TASK LIST >>
[a] From the NIPCO article, extract the stretch from "Teotia said NIPCO’s" through "highly committed workforce.".
[b] According to the NIPCO article, who is the company's new Managing Director?

TEXT SHOWN >>
*** Block opens ***

Amidst the current fuel crisis in the country, NIPCO, one of the leading petroleum downstream operators, has pledged to continue with market-friendly rates for all petroleum products from its depot in 2018.

NIPCO’s new Managing Director, Sanjay Teotia, stated this in a New Year message to members of staff. He also promised stakeholders and consumers unfettered access to petroleum products, including Liquefied Petroleum Gas (LPG) also known as cooking gas from its facilities in Apapa, Lagos.

He said: “NIPCO would remain a reference point as a market leader in products marketing, working for the benefits of our stakeholders. Our depot will continue to be a major player in ensuring unfettered access to petroleum products at market friendly rates.”

In the Liquefied Petroleum Gas business, he said: “We would seize the opportunity of our present status as the outfit with the largest LPG storage facility in the country to enhance access to the product by promoting the consumption of LPG, otherwise referred to as cooking gas through flaw less operations with a view to aligning with the federal government’s policy to revitalize domestic cooking gas use across the country.”

Teotia said NIPCO’s meteoric rise among its peers has consistently shown that the organisation is a world class company, operating in a highly endowed oil and gas country.

“We hope to build on the successes of the out-gone year in conscious move to take the company to greater heights, leveraging our unique infrastructure and highly committed workforce.

“We would continue to build on our Corporate Social Responsibility (CSR) programmes. Our desire is to significantly impact positively on our host community in sports and education through series of sponsorship of school programme in Apapa Local Government Area in Lagos and other parts of the state and the country at large,” he added.

Felicitating with members of staff, Teotia said: “The New Year holds high optimism of better days ahead. From my vantage position, I am upbeat about our company’s growth pattern. May I seize the opportunity of this missive, which is my maiden one since assumption of office as the Managing Director to express my appreciation of the great work you have been carrying out for the company.

*** Block closes ***

RECORD EXTRACTS >>
*** Block opens ***

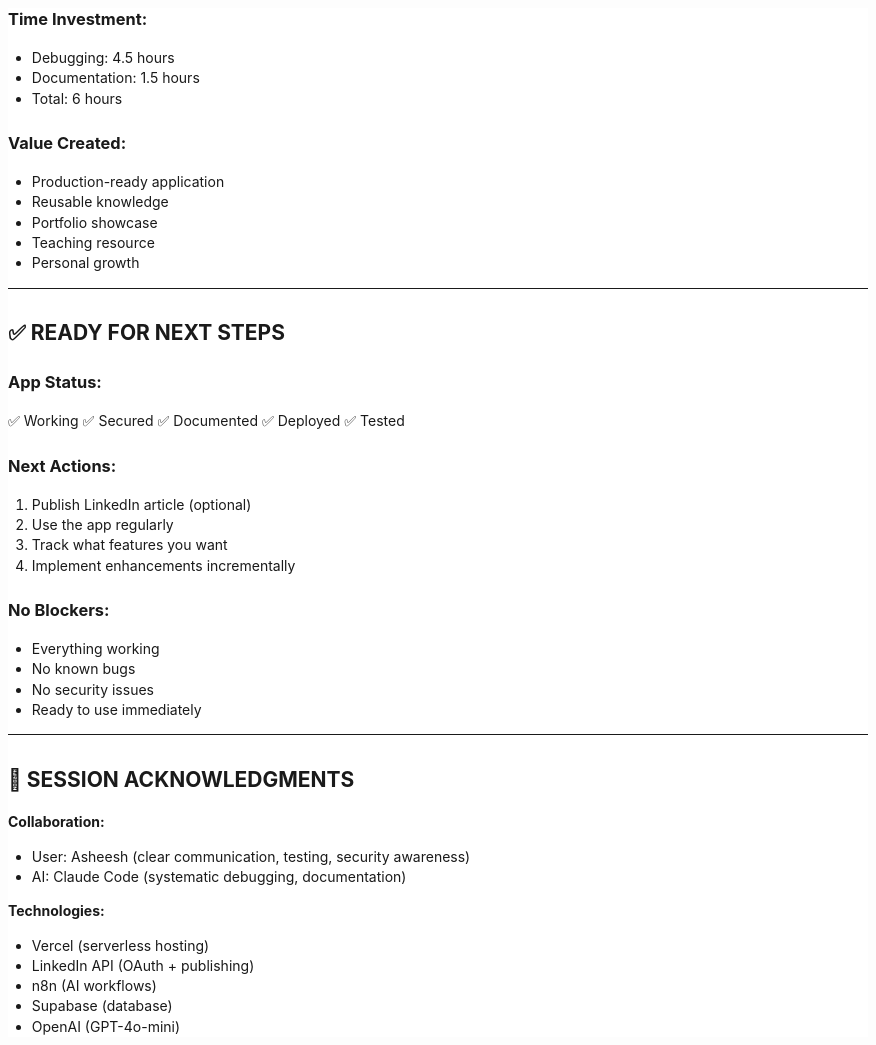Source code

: ### **Time Investment:**
- Debugging: 4.5 hours
- Documentation: 1.5 hours
- Total: 6 hours

### **Value Created:**
- Production-ready application
- Reusable knowledge
- Portfolio showcase
- Teaching resource
- Personal growth

---

## ✅ READY FOR NEXT STEPS

### **App Status:**
✅ Working
✅ Secured
✅ Documented
✅ Deployed
✅ Tested

### **Next Actions:**
1. Publish LinkedIn article (optional)
2. Use the app regularly
3. Track what features you want
4. Implement enhancements incrementally

### **No Blockers:**
- Everything working
- No known bugs
- No security issues
- Ready to use immediately

---

## 🙏 SESSION ACKNOWLEDGMENTS

**Collaboration:**
- User: Asheesh (clear communication, testing, security awareness)
- AI: Claude Code (systematic debugging, documentation)

**Technologies:**
- Vercel (serverless hosting)
- LinkedIn API (OAuth + publishing)
- n8n (AI workflows)
- Supabase (database)
- OpenAI (GPT-4o-mini)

*** Block closes ***

SOLUTIONS IN ORDER >>
[a]
Teotia said NIPCO’s meteoric rise among its peers has consistently shown that the organisation is a world class company, operating in a highly endowed oil and gas country.

“We hope to build on the successes of the out-gone year in conscious move to take the company to greater heights, leveraging our unique infrastructure and highly committed workforce.

[b] Sanjay Teotia